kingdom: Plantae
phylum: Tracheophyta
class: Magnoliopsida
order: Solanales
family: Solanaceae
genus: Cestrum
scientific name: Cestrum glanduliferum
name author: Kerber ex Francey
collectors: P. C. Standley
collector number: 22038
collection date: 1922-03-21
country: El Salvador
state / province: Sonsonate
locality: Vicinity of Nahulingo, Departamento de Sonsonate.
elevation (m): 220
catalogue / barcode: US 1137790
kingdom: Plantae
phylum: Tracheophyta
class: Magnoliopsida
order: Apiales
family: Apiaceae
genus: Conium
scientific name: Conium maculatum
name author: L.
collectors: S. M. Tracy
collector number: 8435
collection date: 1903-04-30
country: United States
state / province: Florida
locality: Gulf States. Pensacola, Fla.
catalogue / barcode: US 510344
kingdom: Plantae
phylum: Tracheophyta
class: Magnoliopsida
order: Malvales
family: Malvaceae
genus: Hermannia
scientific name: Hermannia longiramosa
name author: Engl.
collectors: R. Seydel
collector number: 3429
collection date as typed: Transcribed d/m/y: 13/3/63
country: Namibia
================
How many lines in the data above contain the string "name"? Case matters. Reply with the number alone.

6